Nunca pensé en el regreso, partir implica dejar todo. Sin embargo, en mi mente nunca dejé de rememorar lo vivido, lo amado, inclusive lo odiado. Yo, hijo de las montañas, hijo de losAndes, me inmiscuí en ellos, aún más que mi propia conciencia, la que creí había perdido a causa de tanta apatía por lo que me rodeaba.
Sin embargo, encauce la marcha hacia el abismo donde la gente murmuraba que moraba la esperanza, el lugar milagro a donde todos se volcaban reafirmando sus creencias.

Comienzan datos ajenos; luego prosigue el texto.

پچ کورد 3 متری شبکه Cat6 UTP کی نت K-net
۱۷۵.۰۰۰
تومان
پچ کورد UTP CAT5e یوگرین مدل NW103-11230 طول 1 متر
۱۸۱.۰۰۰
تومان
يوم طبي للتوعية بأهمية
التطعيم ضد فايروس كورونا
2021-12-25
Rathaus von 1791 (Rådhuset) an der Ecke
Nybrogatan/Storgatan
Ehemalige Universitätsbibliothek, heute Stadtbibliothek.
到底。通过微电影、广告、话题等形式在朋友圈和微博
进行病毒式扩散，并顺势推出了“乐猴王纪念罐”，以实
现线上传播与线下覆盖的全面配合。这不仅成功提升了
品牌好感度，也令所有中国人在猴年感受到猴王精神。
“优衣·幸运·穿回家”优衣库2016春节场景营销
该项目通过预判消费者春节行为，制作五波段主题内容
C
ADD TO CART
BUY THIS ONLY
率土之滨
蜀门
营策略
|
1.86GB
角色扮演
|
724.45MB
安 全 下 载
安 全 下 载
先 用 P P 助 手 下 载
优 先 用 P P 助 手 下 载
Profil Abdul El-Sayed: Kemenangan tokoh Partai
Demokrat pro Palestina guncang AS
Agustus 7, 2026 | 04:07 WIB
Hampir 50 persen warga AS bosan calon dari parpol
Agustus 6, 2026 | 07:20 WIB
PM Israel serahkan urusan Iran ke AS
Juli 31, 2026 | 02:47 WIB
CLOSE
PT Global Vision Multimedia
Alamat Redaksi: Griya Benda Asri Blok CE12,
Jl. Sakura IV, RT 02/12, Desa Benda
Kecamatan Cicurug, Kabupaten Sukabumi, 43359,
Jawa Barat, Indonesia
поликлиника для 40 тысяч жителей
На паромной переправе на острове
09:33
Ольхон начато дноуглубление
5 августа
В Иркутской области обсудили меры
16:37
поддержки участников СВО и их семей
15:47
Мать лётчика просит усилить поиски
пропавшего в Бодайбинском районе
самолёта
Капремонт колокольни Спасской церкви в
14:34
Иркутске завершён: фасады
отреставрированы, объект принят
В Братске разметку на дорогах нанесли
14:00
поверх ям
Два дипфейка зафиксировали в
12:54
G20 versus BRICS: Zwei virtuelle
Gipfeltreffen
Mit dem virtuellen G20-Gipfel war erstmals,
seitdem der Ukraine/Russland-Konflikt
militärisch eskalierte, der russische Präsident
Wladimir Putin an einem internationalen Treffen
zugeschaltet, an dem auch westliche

Yo nací ateo, en mi hogar reinaban las imágenes de vírgenes y santos, los crucificados a causa, según repetía insistentemente la abuela, de nuestros pecados. Pero yo era un niño, y ni siquiera entendía el significado del término. Cuando crecí, entendí que si había un dios, no me importaba si me perdonaba o no todos los agravios, además, las estatuas no dan muestras de compasión.

Quería abandonar todo, la incredulidad y las creencias, y en el abismo que marca el rio ancestral, fui descendiendo, sentía entonces que algo me atraía, además de un inexplicable deseo de llegar ya, de afanar la marcha, de volverme polvo en la brisa para acelerar el paso.

Mi sorpresa fue grande, mis pasos no entendían lo que sentí en aquel momento. Era un templo en el fondo del abismo, las puntas se elevaban soberbias, blancas, en medio de un cielo azul. El frio viento era mi compañero. Las nubes se disipaban desde el lugar donde parecía nacían, ellas también fueron testigos de mi asombro.

Cuando llegué, todo me pareció asombrosamente maravilloso, no fue la imagen de una virgen, ni los santos que la acompañaban, ni las miles de placas que hablaban de milagros en el abismo. ¡No! Fue la posibilidad del hombre de ganarle espacio a la
naturaleza, de verterla en sus caprichos que se hacen voluntad y se tornan arte.

Entendí entonces que mi viaje implicaba no solamente reafirmar lo que soy, un incrédulo en dogmas, sino también comprender que solamente nos faltan alas para ser ángeles.